Migrants Report Cash Transactions Between Mexican Officials to Allow Them Access to US Border
A number of migrants are alleging that Mexican officials at the U.S. border are charging substantial sums of money to gain access to make asylum claims in the U.S.
The Los Angeles Times reported that Mexicans are overseeing a list, which they are using to decide who is allowed to cross two bridges over the Rio Grande into Brownsville, Texas from Matamoras, Mexico.
Cuban asylum seeker Elvis Gonzalez Rodriguez, 23, said that when he arrived at one of the bridges over the Rio Grande last week, a uniformed Mexican immigration official demanded he pay $1,000 to cross. When Rodriguez refused, the official made him leave.
“There’s a lot of corruption here,” Rodriguez, an electrician from Havana said. “It’s the responsibility of Mexican officials to protect immigrants. I want to come the correct, legal way.”
He wants U.S. officials to help asylum seekers and investigate what’s happening on the bridges.
“They need to help us,” he said. “They need to know about the corruption, how it’s a business to pass here.”
The Times reported that another Cuban asylum seeker said a uniformed Mexican immigration official “demanded $500 to get her across the old bridge after she arrived at Matamoros airport in mid-October.”
She told the paper that other Cubans seeking asylum called her cellphone after crossing the bridge into the U.S. saying the Mexican officials made them pay between $100 and $300 to move to the front of the line.
“They are. I know that’s a fact,” said Michael Seifert, an ACLU border advocacy strategist in Brownsville. “It’s only gotten worse. It’s gotten more expensive. The Cubans are targeted because they have money.”
Seifert said that African immigrants are forced to wait weeks because “they don’t speak enough Spanish to understand the bribe.”

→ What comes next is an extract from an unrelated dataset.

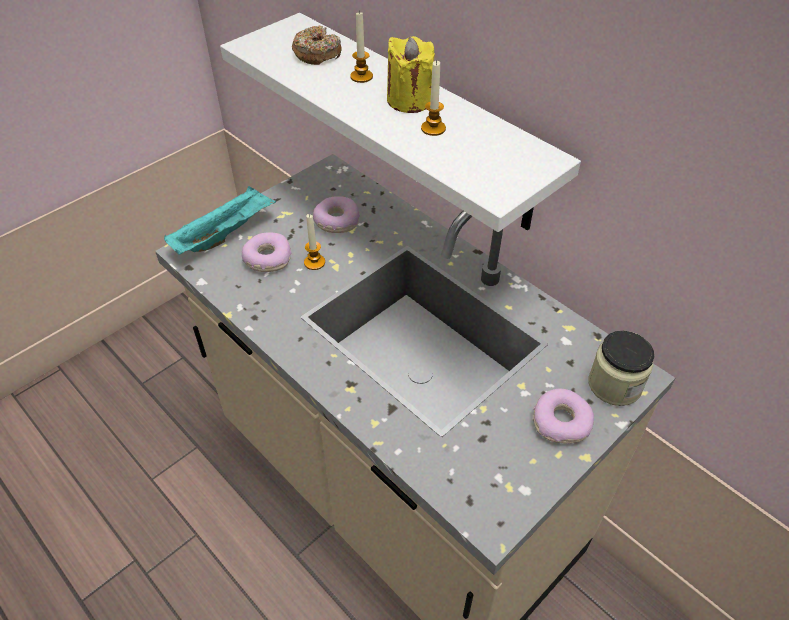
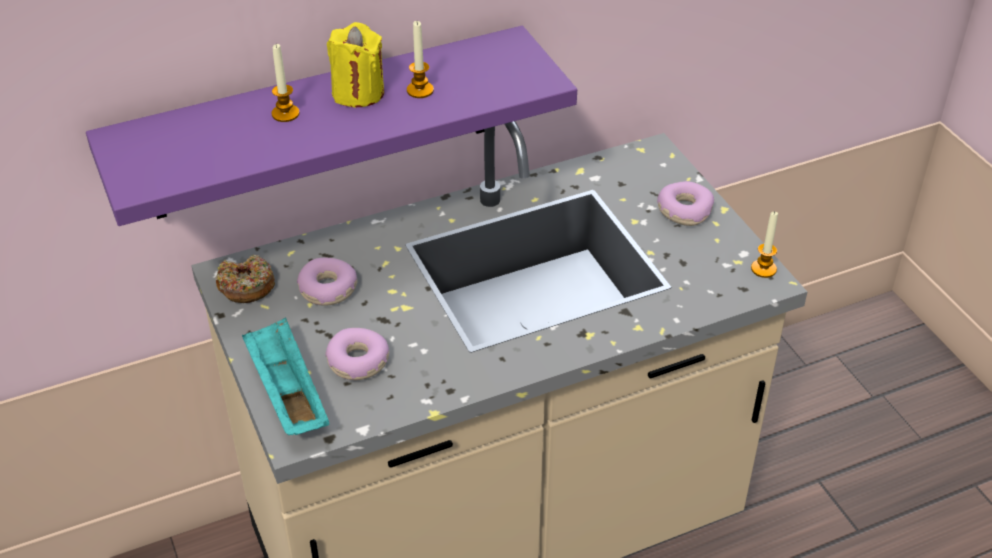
camera: 70 degrees left, 5 degrees down
white shelf [220,13,581,232] -> purple shelf [86,26,577,226]
donut [292,26,342,65] -> donut moved to [215,255,275,303]
candle [304,214,325,270] -> candle moved to [751,211,778,278]
jar [588,331,655,406] -> none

Asylum seekers from Cameroon reported being falsely told by Mexican officials in Matamoros that the U.S. was not accepting more Africans.
Michael Randy, 30, who is from Cameroon, said he was able to speak with U.S. customs officers at the bridge, who assured him the claim was false.
Randy told The Times he fled Cameroon after police shot his younger brother and raped his wife in front of him and burned down the home they shared with their 2- and 3-year-old daughters. He recounted that he was imprisoned and tortured for 77 days.
“It’s not fair,” Randy said of how Mexico is handling the border crossings. “I could stay for a month — there’s no certain time.”
Christina Patiño Houle of the nonprofit Rio Grande Valley Equal Voice Network said the situation needs to be addressed.
“These are incredibly dangerous areas where these individuals are waiting for days and weeks to enter the bridge. We sometimes have pregnant women, women with toddlers, who are sent back into territories that are managed openly by cartels,” she said.
The Times reached out to Customs and Border Protection regarding claims of Mexican officials charging asylum seekers to cross bridges into the U.S. and was told the matter should be taken up with Mexico.
“Mexico is a sovereign nation, and our authorities do not cross international boundaries,” the agency said in a statement. “Actions of Mexican officials, or people in Mexico, should be addressed to the government of Mexico including any actions taken on the Mexican side of bridges and in the border cities of Mexico.”
The CBP said that asylum seekers are “processed on a first-come, first-serve basis.”
CBP told the Times it “does take into consideration persons with medical emergencies, unaccompanied alien children, the disabled, and gives priority as we can, bearing in mind the day-to-day availability of resources, case complexity, holding space, port volume and enforcement actions.”